**YOUR TASK**
Please copy every line of the records below, keeping each character as it appears.

**WORKING DATA**
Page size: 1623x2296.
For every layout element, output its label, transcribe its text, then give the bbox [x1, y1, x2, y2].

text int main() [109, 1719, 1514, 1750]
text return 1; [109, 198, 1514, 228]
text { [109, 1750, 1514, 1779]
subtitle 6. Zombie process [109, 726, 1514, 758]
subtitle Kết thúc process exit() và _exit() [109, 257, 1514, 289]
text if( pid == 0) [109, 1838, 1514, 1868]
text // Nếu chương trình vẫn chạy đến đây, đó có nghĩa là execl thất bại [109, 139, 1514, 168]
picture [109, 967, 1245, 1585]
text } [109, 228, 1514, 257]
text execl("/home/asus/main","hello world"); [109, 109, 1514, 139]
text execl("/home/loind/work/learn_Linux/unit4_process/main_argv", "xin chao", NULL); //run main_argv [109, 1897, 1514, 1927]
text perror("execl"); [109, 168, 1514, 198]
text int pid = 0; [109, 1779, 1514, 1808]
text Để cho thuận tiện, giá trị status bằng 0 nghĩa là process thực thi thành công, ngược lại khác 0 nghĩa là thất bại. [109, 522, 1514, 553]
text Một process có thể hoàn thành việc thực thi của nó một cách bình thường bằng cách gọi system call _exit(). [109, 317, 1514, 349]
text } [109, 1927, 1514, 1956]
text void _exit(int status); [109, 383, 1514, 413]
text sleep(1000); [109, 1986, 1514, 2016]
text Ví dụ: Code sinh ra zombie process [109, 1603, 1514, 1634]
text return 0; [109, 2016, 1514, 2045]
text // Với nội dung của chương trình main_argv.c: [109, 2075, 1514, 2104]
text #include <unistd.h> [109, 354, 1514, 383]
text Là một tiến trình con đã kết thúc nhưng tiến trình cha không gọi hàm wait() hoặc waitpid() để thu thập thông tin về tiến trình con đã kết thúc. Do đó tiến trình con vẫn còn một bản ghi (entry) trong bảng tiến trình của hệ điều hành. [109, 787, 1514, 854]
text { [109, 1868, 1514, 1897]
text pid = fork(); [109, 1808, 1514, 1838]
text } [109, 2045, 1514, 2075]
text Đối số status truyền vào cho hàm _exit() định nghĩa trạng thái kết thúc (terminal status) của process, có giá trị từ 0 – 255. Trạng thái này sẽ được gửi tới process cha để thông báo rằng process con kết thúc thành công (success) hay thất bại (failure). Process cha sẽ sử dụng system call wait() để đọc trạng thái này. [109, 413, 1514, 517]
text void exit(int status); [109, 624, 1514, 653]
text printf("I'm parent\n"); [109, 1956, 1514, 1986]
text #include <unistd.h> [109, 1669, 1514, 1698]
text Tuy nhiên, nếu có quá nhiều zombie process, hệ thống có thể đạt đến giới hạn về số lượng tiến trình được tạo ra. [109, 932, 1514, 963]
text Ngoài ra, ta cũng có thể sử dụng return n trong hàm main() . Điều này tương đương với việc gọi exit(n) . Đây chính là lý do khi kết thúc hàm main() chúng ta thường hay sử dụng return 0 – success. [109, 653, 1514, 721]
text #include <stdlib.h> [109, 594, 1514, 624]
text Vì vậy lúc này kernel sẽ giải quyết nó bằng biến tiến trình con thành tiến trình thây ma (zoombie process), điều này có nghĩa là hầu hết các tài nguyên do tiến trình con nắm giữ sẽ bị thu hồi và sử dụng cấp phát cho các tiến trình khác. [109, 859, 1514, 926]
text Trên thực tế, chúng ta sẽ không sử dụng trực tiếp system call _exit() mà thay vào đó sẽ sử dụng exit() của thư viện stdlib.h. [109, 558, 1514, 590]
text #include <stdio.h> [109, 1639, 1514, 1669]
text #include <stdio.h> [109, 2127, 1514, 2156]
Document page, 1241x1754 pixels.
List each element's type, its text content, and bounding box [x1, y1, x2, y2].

**WRITTEN RESPONSE**
Page size: 1623x2296.
For every layout element, output its label, transcribe its text, then give the bbox [x1, y1, x2, y2].

text int main() [109, 1719, 1514, 1750]
text return 1; [109, 198, 1514, 228]
text { [109, 1750, 1514, 1779]
subtitle 6. Zombie process [109, 726, 1514, 758]
subtitle Kết thúc process exit() và _exit() [109, 257, 1514, 289]
text if( pid == 0) [109, 1838, 1514, 1868]
text // Nếu chương trình vẫn chạy đến đây, đó có nghĩa là execl thất bại [109, 139, 1514, 168]
picture [109, 967, 1245, 1585]
text } [109, 228, 1514, 257]
text execl("/home/asus/main","hello world"); [109, 109, 1514, 139]
text execl("/home/loind/work/learn_Linux/unit4_process/main_argv", "xin chao", NULL); //run main_argv [109, 1897, 1514, 1927]
text perror("execl"); [109, 168, 1514, 198]
text int pid = 0; [109, 1779, 1514, 1808]
text Để cho thuận tiện, giá trị status bằng 0 nghĩa là process thực thi thành công, ngược lại khác 0 nghĩa là thất bại. [109, 522, 1514, 553]
text Một process có thể hoàn thành việc thực thi của nó một cách bình thường bằng cách gọi system call _exit(). [109, 317, 1514, 349]
text } [109, 1927, 1514, 1956]
text void _exit(int status); [109, 383, 1514, 413]
text sleep(1000); [109, 1986, 1514, 2016]
text Ví dụ: Code sinh ra zombie process [109, 1603, 1514, 1634]
text return 0; [109, 2016, 1514, 2045]
text // Với nội dung của chương trình main_argv.c: [109, 2075, 1514, 2104]
text #include <unistd.h> [109, 354, 1514, 383]
text Là một tiến trình con đã kết thúc nhưng tiến trình cha không gọi hàm wait() hoặc waitpid() để thu thập thông tin về tiến trình con đã kết thúc. Do đó tiến trình con vẫn còn một bản ghi (entry) trong bảng tiến trình của hệ điều hành. [109, 787, 1514, 854]
text { [109, 1868, 1514, 1897]
text pid = fork(); [109, 1808, 1514, 1838]
text } [109, 2045, 1514, 2075]
text Đối số status truyền vào cho hàm _exit() định nghĩa trạng thái kết thúc (terminal status) của process, có giá trị từ 0 – 255. Trạng thái này sẽ được gửi tới process cha để thông báo rằng process con kết thúc thành công (success) hay thất bại (failure). Process cha sẽ sử dụng system call wait() để đọc trạng thái này. [109, 413, 1514, 517]
text void exit(int status); [109, 624, 1514, 653]
text printf("I'm parent\n"); [109, 1956, 1514, 1986]
text #include <unistd.h> [109, 1669, 1514, 1698]
text Tuy nhiên, nếu có quá nhiều zombie process, hệ thống có thể đạt đến giới hạn về số lượng tiến trình được tạo ra. [109, 932, 1514, 963]
text Ngoài ra, ta cũng có thể sử dụng return n trong hàm main() . Điều này tương đương với việc gọi exit(n) . Đây chính là lý do khi kết thúc hàm main() chúng ta thường hay sử dụng return 0 – success. [109, 653, 1514, 721]
text #include <stdlib.h> [109, 594, 1514, 624]
text Vì vậy lúc này kernel sẽ giải quyết nó bằng biến tiến trình con thành tiến trình thây ma (zoombie process), điều này có nghĩa là hầu hết các tài nguyên do tiến trình con nắm giữ sẽ bị thu hồi và sử dụng cấp phát cho các tiến trình khác. [109, 859, 1514, 926]
text Trên thực tế, chúng ta sẽ không sử dụng trực tiếp system call _exit() mà thay vào đó sẽ sử dụng exit() của thư viện stdlib.h. [109, 558, 1514, 590]
text #include <stdio.h> [109, 1639, 1514, 1669]
text #include <stdio.h> [109, 2127, 1514, 2156]
Document page, 1241x1754 pixels.
List each element's type, its text content, and bounding box [x1, y1, x2, y2].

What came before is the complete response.